§ **Requirement**
Copy every line of text in the listing below character for character, leaving out the picture placeholders.

Transcribed page contents
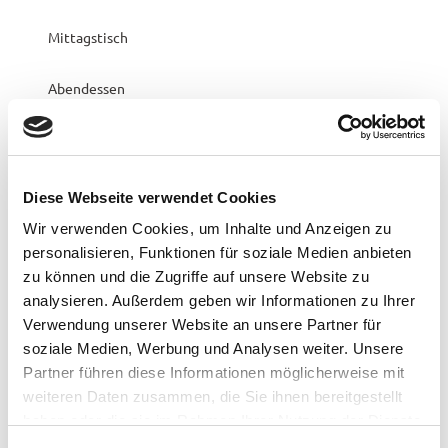
Mittagstisch
Abendessen
Vegetarisch
Kaffee und Kuchen
Diese Webseite verwendet Cookies
Wir verwenden Cookies, um Inhalte und Anzeigen zu
Anreise & Parken
personalisieren, Funktionen für soziale Medien anbieten
Aus Richtung Oldenburg kommend fahren Sie im Ort rechts
zu können und die Zugriffe auf unsere Website zu
in die Straße „Unter den Eichen“.
analysieren. Außerdem geben wir Informationen zu Ihrer
Wenn Sie der Straße weiter geradeaus folgen, fahren Sie
Verwendung unserer Website an unsere Partner für
direkt auf den "Parkplatz Wellenbad" zu. Das Café am
soziale Medien, Werbung und Analysen weiter. Unsere
Rosengarten befindet sich neben dem Wellenbad am Meer.
Partner führen diese Informationen möglicherweise mit
Weitere Parkplätze stehen im "Parkhaus am Meer" zur
weiteren Daten zusammen, die Sie ihnen bereitgestellt
Verfügung.
haben oder die sie im Rahmen Ihrer Nutzung der Dienste
gesammelt haben.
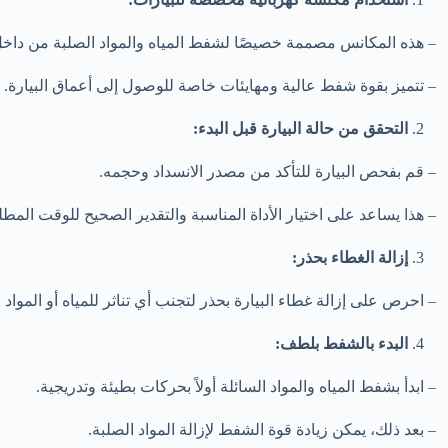
– هذه المكانس مصممة خصيصًا لشفط المياه والمواد الصلبة من داخل 
– تتميز بقوة شفط عالية ومهايئات خاصة للوصول إلى أعماق البيارة.
التحقق من حالة البيارة قبل البدء:
– قم بفحص البيارة للتأكد من مصدر الانسداد وحجمه.
– هذا يساعد على اختيار الأداة المناسبة والتقدير الصحيح للوقت المط
إزالة الغطاء بحذر:
– احرص على إزالة غطاء البيارة بحذر لتجنب أي تناثر للمياه أو المواد ا
البدء بالشفط بلطف:
– ابدأ بشفط المياه والمواد السائلة أولاً بحركات بطيئة وتدريجية.
– بعد ذلك، يمكن زيادة قوة الشفط لإزالة المواد الصلبة.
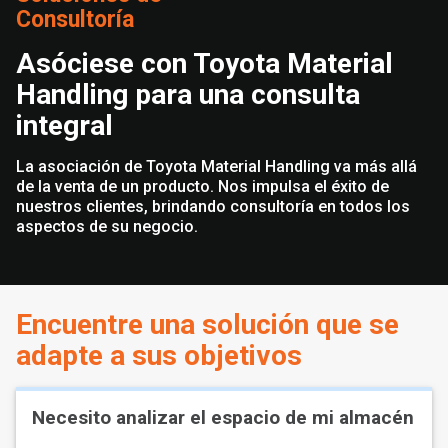
Consultoría
Asóciese con Toyota Material
Handling para una consulta
integral
La asociación de Toyota Material Handling va más allá
de la venta de un producto. Nos impulsa el éxito de
nuestros clientes, brindando consultoría en todos los
aspectos de su negocio.
Encuentre una solución que se
adapte a sus objetivos
Necesito analizar el espacio de mi almacén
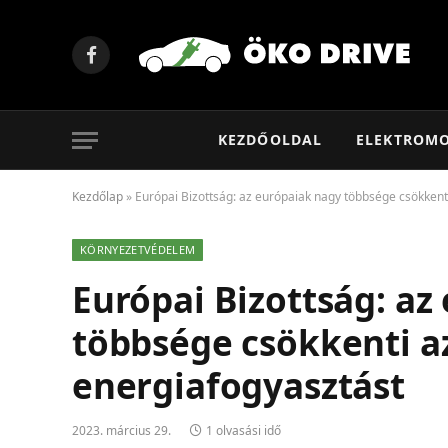
Facebook
KEZDŐOLDAL
ELEKTROM
Kezdőlap
»
Európai Bizottság: az európaiak nagy többsége csökkent
KÖRNYEZETVÉDELEM
Európai Bizottság: az
többsége csökkenti a
energiafogyasztást
2023. március 29.
1 olvasási idő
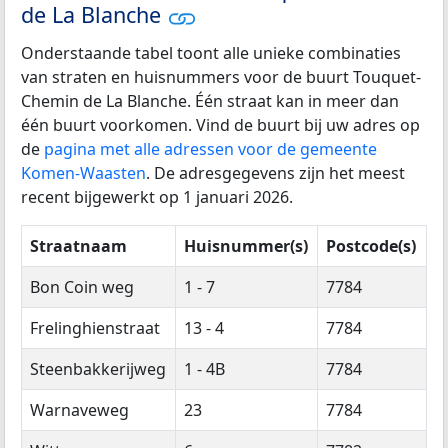
de La Blanche
Onderstaande tabel toont alle unieke combinaties
van straten en huisnummers voor de buurt Touquet-
Chemin de La Blanche. Één straat kan in meer dan
één buurt voorkomen. Vind de buurt bij uw adres op
de
pagina met alle adressen voor de gemeente
Komen-Waasten
. De adresgegevens zijn het meest
recent bijgewerkt op 1 januari 2026.
Straatnaam
Huisnummer(s)
Postcode(s)
Bon Coin weg
1 - 7
7784
Frelinghienstraat
13 - 4
7784
Steenbakkerijweg
1 - 4B
7784
Warnaveweg
23
7784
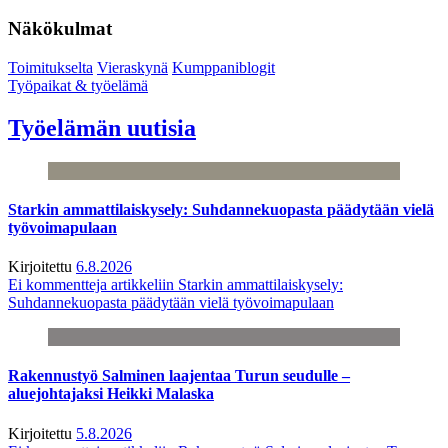
Näkökulmat
Toimitukselta
Vieraskynä
Kumppaniblogit
Työpaikat & työelämä
Työelämän uutisia
Starkin ammattilaiskysely: Suhdannekuopasta päädytään vielä
työvoimapulaan
Kirjoitettu
6.8.2026
Ei kommentteja
artikkeliin Starkin ammattilaiskysely:
Suhdannekuopasta päädytään vielä työvoimapulaan
Rakennustyö Salminen laajentaa Turun seudulle –
aluejohtajaksi Heikki Malaska
Kirjoitettu
5.8.2026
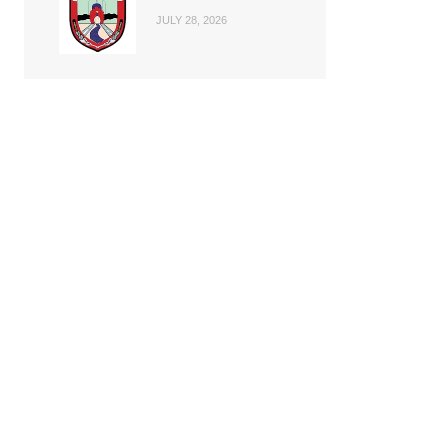
JULY 28, 2026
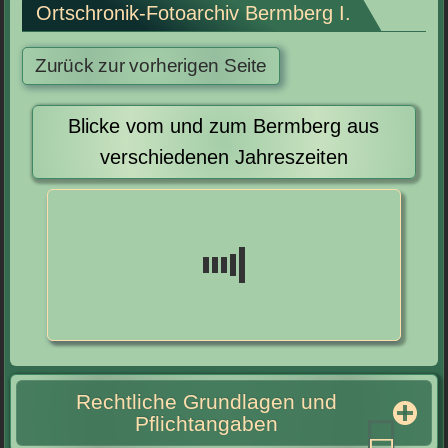
Ortschronik-Fotoarchiv Bermberg I.
Blicke vom und zum Bermberg aus
verschiedenen Jahreszeiten
Rechtliche Grundlagen und
Pflichtangaben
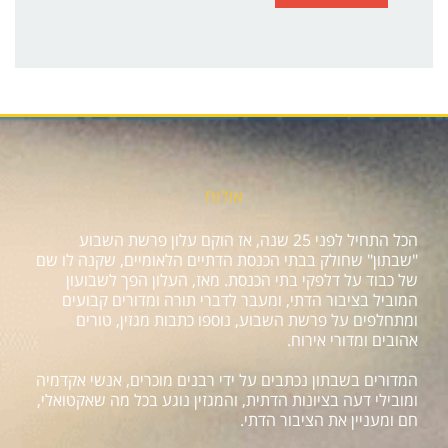
אודות
הכל התחיל לפני 25 שנה, אז הוקם עלון פרשת השבוע
"שבתון" שחולק בבתי הכנסת הדתיים הלאומיים, שקנה לו שם
של כבוד על דלפקי בתי הכנסת. מאז, העלון הפך לשבועון
המוביל בציבור הדתי, ומעבר לדברי תורה ומדורים קבועים
ומתחלפים על פרשת השבוע, נוספו כתבות מגזין, טורים
אהובים ומדורי אירוח.
המדורים בשבתון נכתבים על ידי רבנים מוכרים, אנשי אקדמיה
ומובילי דעה בציונות הדתית, והמגזין נוגע בכל מה שאקטואלי,
חם ומעניין את הציבור הדתי.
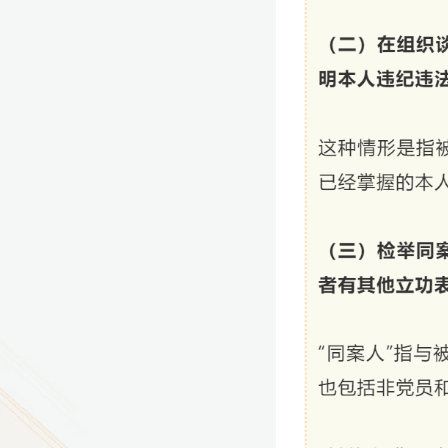
9
方技师学院2026年度新校区一期
室、报告厅影音设备采购项目采
告（第一次）
9
方技师学院莲花校区宿舍管理服
（项目编号：1210-
ZB10034）采购失败公告
9
方技师学院莲花校区学生宿舍洗
项目流标公告
更多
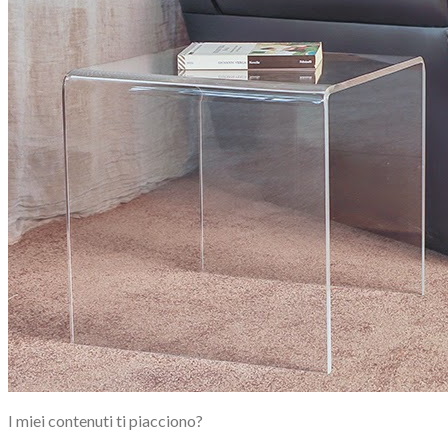
I miei contenuti ti piacciono?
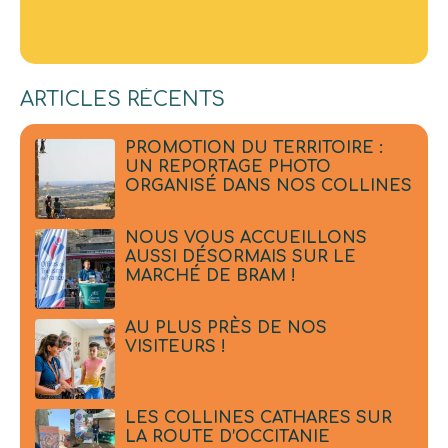
ARTICLES RÉCENTS
PROMOTION DU TERRITOIRE :
UN REPORTAGE PHOTO
ORGANISÉ DANS NOS COLLINES
NOUS VOUS ACCUEILLONS
AUSSI DÉSORMAIS SUR LE
MARCHÉ DE BRAM !
AU PLUS PRÈS DE NOS
VISITEURS !
LES COLLINES CATHARES SUR
LA ROUTE D’OCCITANIE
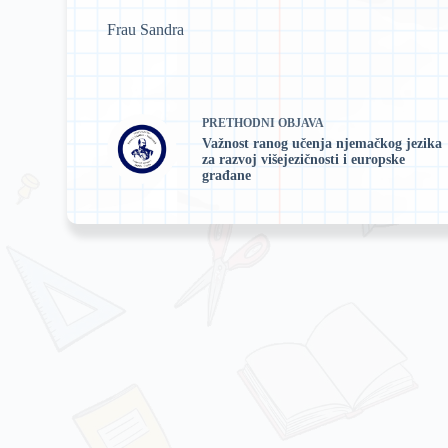
Frau Sandra
PRETHODNI
OBJAVA
Važnost ranog učenja njemačkog jezika
za razvoj višejezičnosti i europske
građane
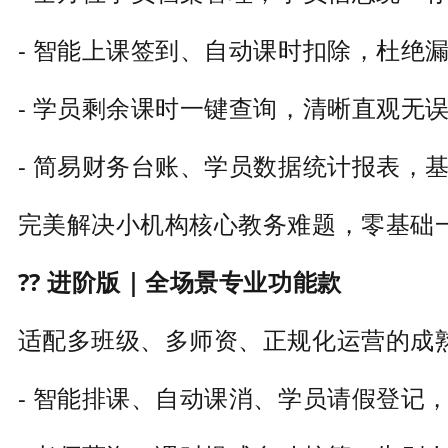
- 智能上课签到、自动课时扣除，杜绝
- 学员剩余课时一键查询，清晰直观无
- 简易财务台账、学员数据统计报表，
完美解决小机构核心教务难题，零基础
?? 进阶版｜全场景专业功能款
适配多班级、多师资、正规化运营的成
- 智能排课、自动课消、学员请假登记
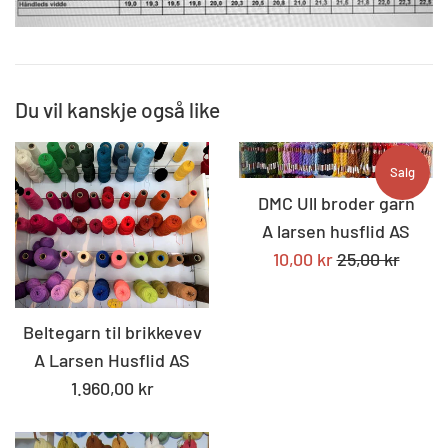
Du vil kanskje også like
Salg
DMC Ull broder garn
A larsen husflid AS
Tilbudspris
Standard
10,00 kr
25,00 kr
pris
Beltegarn til brikkevev
A Larsen Husflid AS
Standard
1.960,00 kr
pris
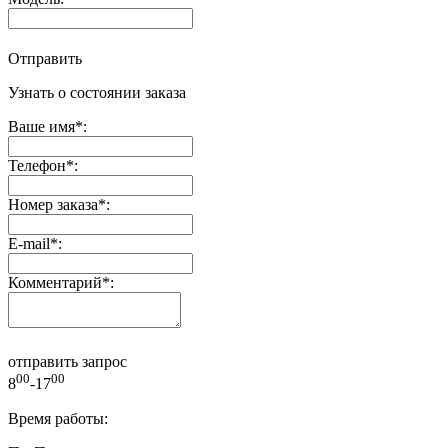
Отправить
Узнать о состоянии заказа
Ваше имя
*
:
Телефон
*
:
Номер заказа
*
:
E-mail
*
:
Комментарий
*
:
отправить запрос
00
00
8
-17
Время работы:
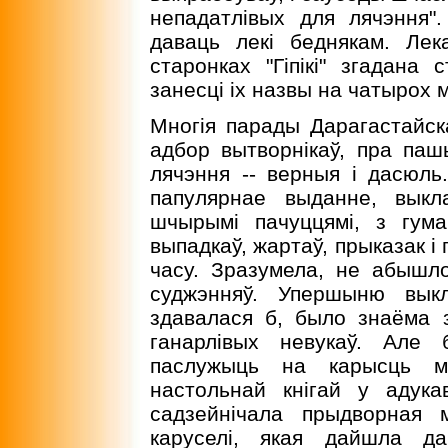
непадатлiвых для лячэння"
даваць лекi беднякам. Лек
старонках "Гiпiкi" згадана
занесцi iх назвы на чатырох м
Многiя парады Дарагастайск
адбор вытворнiкаў, пра па
лячэння -- верныя i дасюль.
папулярнае выданне, выкл
шчырымi пачуццямi, з гум
выпадкаў, жартаў, прыказак i
часу. Зразумела, не абышл
суджэнняў. Упершыню вык
здавалася б, было знаёма з
ганарлiвых невукаў. Але
паслужыць на карысць мно
настольнай кнiгай у адука
садзейнiчала прыдворная
каруселi, якая дайшла да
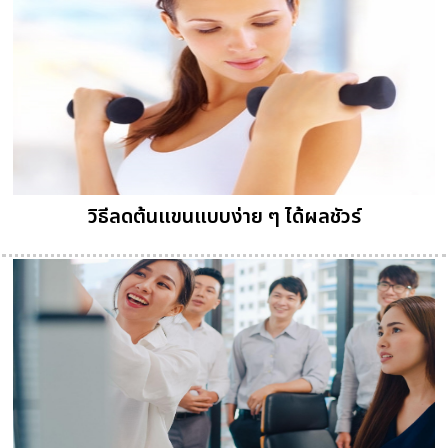
วิธีลดต้นแขนแบบง่าย ๆ ได้ผลชัวร์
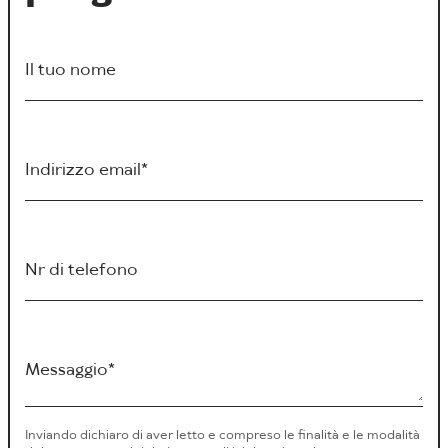
Il tuo nome
Indirizzo email
Nr di telefono
Messaggio
Inviando dichiaro di aver letto e compreso le finalità e le modalità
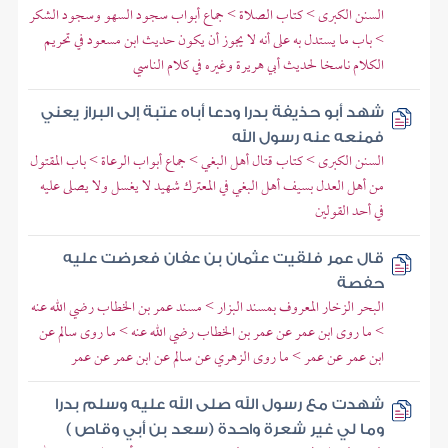
السنن الكبرى > كتاب الصلاة > جماع أبواب سجود السهو وسجود الشكر
> باب ما يستدل به على أنه لا يجوز أن يكون حديث ابن مسعود في تحريم
الكلام ناسخا لحديث أبي هريرة وغيره في كلام الناسي
شهد أبو حذيفة بدرا ودعا أباه عتبة إلى البراز يعني
فمنعه عنه رسول الله
السنن الكبرى > كتاب قتال أهل البغي > جماع أبواب الرعاة > باب المقتول
من أهل العدل بسيف أهل البغي في المعترك شهيد لا يغسل ولا يصلى عليه
في أحد القولين
قال عمر فلقيت عثمان بن عفان فعرضت عليه
حفصة
البحر الزخار المعروف بمسند البزار > مسند عمر بن الخطاب رضي الله عنه
> ما روى ابن عمر عن عمر بن الخطاب رضي الله عنه > ما روى سالم عن
ابن عمر عن عمر > ما روى الزهري عن سالم عن ابن عمر عن عمر
شهدت مع رسول الله صلى الله عليه وسلم بدرا
وما لي غير شعرة واحدة (سعد بن أبي وقاص )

§ **Written response**
Mittagstisch
Abendessen
Vegetarisch
Kaffee und Kuchen
Diese Webseite verwendet Cookies
Wir verwenden Cookies, um Inhalte und Anzeigen zu
Anreise & Parken
personalisieren, Funktionen für soziale Medien anbieten
Aus Richtung Oldenburg kommend fahren Sie im Ort rechts
zu können und die Zugriffe auf unsere Website zu
in die Straße „Unter den Eichen“.
analysieren. Außerdem geben wir Informationen zu Ihrer
Wenn Sie der Straße weiter geradeaus folgen, fahren Sie
Verwendung unserer Website an unsere Partner für
direkt auf den "Parkplatz Wellenbad" zu. Das Café am
soziale Medien, Werbung und Analysen weiter. Unsere
Rosengarten befindet sich neben dem Wellenbad am Meer.
Partner führen diese Informationen möglicherweise mit
Weitere Parkplätze stehen im "Parkhaus am Meer" zur
weiteren Daten zusammen, die Sie ihnen bereitgestellt
Verfügung.
haben oder die sie im Rahmen Ihrer Nutzung der Dienste
gesammelt haben.
– هذه المكانس مصممة خصيصًا لشفط المياه والمواد الصلبة من داخل 
– تتميز بقوة شفط عالية ومهايئات خاصة للوصول إلى أعماق البيارة.
التحقق من حالة البيارة قبل البدء:
– قم بفحص البيارة للتأكد من مصدر الانسداد وحجمه.
– هذا يساعد على اختيار الأداة المناسبة والتقدير الصحيح للوقت المط
إزالة الغطاء بحذر:
– احرص على إزالة غطاء البيارة بحذر لتجنب أي تناثر للمياه أو المواد ا
البدء بالشفط بلطف:
– ابدأ بشفط المياه والمواد السائلة أولاً بحركات بطيئة وتدريجية.
– بعد ذلك، يمكن زيادة قوة الشفط لإزالة المواد الصلبة.
Consultoría
Asóciese con Toyota Material
Handling para una consulta
integral
La asociación de Toyota Material Handling va más allá
de la venta de un producto. Nos impulsa el éxito de
nuestros clientes, brindando consultoría en todos los
aspectos de su negocio.
Encuentre una solución que se
adapte a sus objetivos
Necesito analizar el espacio de mi almacén
Facebook
KEZDŐOLDAL
ELEKTROM
Kezdőlap
»
Európai Bizottság: az európaiak nagy többsége csökkent
KÖRNYEZETVÉDELEM
Európai Bizottság: az
többsége csökkenti a
energiafogyasztást
2023. március 29.
1 olvasási idő
de La Blanche
Onderstaande tabel toont alle unieke combinaties
van straten en huisnummers voor de buurt Touquet-
Chemin de La Blanche. Één straat kan in meer dan
één buurt voorkomen. Vind de buurt bij uw adres op
de
pagina met alle adressen voor de gemeente
Komen-Waasten
. De adresgegevens zijn het meest
recent bijgewerkt op 1 januari 2026.
Straatnaam
Huisnummer(s)
Postcode(s)
Bon Coin weg
1 - 7
7784
Frelinghienstraat
13 - 4
7784
Steenbakkerijweg
1 - 4B
7784
Warnaveweg
23
7784
Näkökulmat
Toimitukselta
Vieraskynä
Kumppaniblogit
Työpaikat & työelämä
Työelämän uutisia
Starkin ammattilaiskysely: Suhdannekuopasta päädytään vielä
työvoimapulaan
Kirjoitettu
6.8.2026
Ei kommentteja
artikkeliin Starkin ammattilaiskysely:
Suhdannekuopasta päädytään vielä työvoimapulaan
Rakennustyö Salminen laajentaa Turun seudulle –
aluejohtajaksi Heikki Malaska
Kirjoitettu
5.8.2026
JULY 28, 2026
Ortschronik-Fotoarchiv Bermberg I.
Blicke vom und zum Bermberg aus
verschiedenen Jahreszeiten
Rechtliche Grundlagen und
Pflichtangaben
אודות
הכל התחיל לפני 25 שנה, אז הוקם עלון פרשת השבוע
"שבתון" שחולק בבתי הכנסת הדתיים הלאומיים, שקנה לו שם
של כבוד על דלפקי בתי הכנסת. מאז, העלון הפך לשבועון
המוביל בציבור הדתי, ומעבר לדברי תורה ומדורים קבועים
ומתחלפים על פרשת השבוע, נוספו כתבות מגזין, טורים
אהובים ומדורי אירוח.
המדורים בשבתון נכתבים על ידי רבנים מוכרים, אנשי אקדמיה
ומובילי דעה בציונות הדתית, והמגזין נוגע בכל מה שאקטואלי,
חם ומעניין את הציבור הדתי.
9
方技师学院2026年度新校区一期
室、报告厅影音设备采购项目采
告（第一次）
9
方技师学院莲花校区宿舍管理服
（项目编号：1210-
ZB10034）采购失败公告
9
方技师学院莲花校区学生宿舍洗
项目流标公告
更多
I miei contenuti ti piacciono?
ARTICLES RÉCENTS
PROMOTION DU TERRITOIRE :
UN REPORTAGE PHOTO
ORGANISÉ DANS NOS COLLINES
NOUS VOUS ACCUEILLONS
AUSSI DÉSORMAIS SUR LE
MARCHÉ DE BRAM !
AU PLUS PRÈS DE NOS
VISITEURS !
LES COLLINES CATHARES SUR
LA ROUTE D’OCCITANIE
Frau Sandra
PRETHODNI
OBJAVA
Važnost ranog učenja njemačkog jezika
za razvoj višejezičnosti i europske
građane
- 智能上课签到、自动课时扣除，杜绝
- 学员剩余课时一键查询，清晰直观无
- 简易财务台账、学员数据统计报表，
完美解决小机构核心教务难题，零基础
?? 进阶版｜全场景专业功能款
适配多班级、多师资、正规化运营的成
- 智能排课、自动课消、学员请假登记
Du vil kanskje også like
Salg
DMC Ull broder garn
A larsen husflid AS
Tilbudspris
Standard
10,00 kr
25,00 kr
pris
Beltegarn til brikkevev
A Larsen Husflid AS
Standard
1.960,00 kr
pris
Отправить
Узнать о состоянии заказа
Ваше имя
*
:
Телефон
*
:
Номер заказа
*
:
E-mail
*
:
Комментарий
*
:
отправить запрос
00
00
8
-17
Время работы:
непадатлiвых для лячэння"
даваць лекi беднякам. Лек
старонках "Гiпiкi" згадана
занесцi iх назвы на чатырох м
Многiя парады Дарагастайск
адбор вытворнiкаў, пра па
лячэння -- верныя i дасюль.
папулярнае выданне, выкл
шчырымi пачуццямi, з гум
выпадкаў, жартаў, прыказак i
часу. Зразумела, не абышл
суджэнняў. Упершыню вык
здавалася б, было знаёма з
ганарлiвых невукаў. Але
паслужыць на карысць мно
настольнай кнiгай у адука
садзейнiчала прыдворная
каруселi, якая дайшла да
วิธีลดต้นแขนแบบง่าย ๆ ได้ผลชัวร์
Il tuo nome
Indirizzo email
Nr di telefono
Messaggio
Inviando dichiaro di aver letto e compreso le finalità e le modalità
السنن الكبرى > كتاب الصلاة > جماع أبواب سجود السهو وسجود الشكر
> باب ما يستدل به على أنه لا يجوز أن يكون حديث ابن مسعود في تحريم
الكلام ناسخا لحديث أبي هريرة وغيره في كلام الناسي
شهد أبو حذيفة بدرا ودعا أباه عتبة إلى البراز يعني
فمنعه عنه رسول الله
السنن الكبرى > كتاب قتال أهل البغي > جماع أبواب الرعاة > باب المقتول
من أهل العدل بسيف أهل البغي في المعترك شهيد لا يغسل ولا يصلى عليه
في أحد القولين
قال عمر فلقيت عثمان بن عفان فعرضت عليه
حفصة
البحر الزخار المعروف بمسند البزار > مسند عمر بن الخطاب رضي الله عنه
> ما روى ابن عمر عن عمر بن الخطاب رضي الله عنه > ما روى سالم عن
ابن عمر عن عمر > ما روى الزهري عن سالم عن ابن عمر عن عمر
شهدت مع رسول الله صلى الله عليه وسلم بدرا
وما لي غير شعرة واحدة (سعد بن أبي وقاص )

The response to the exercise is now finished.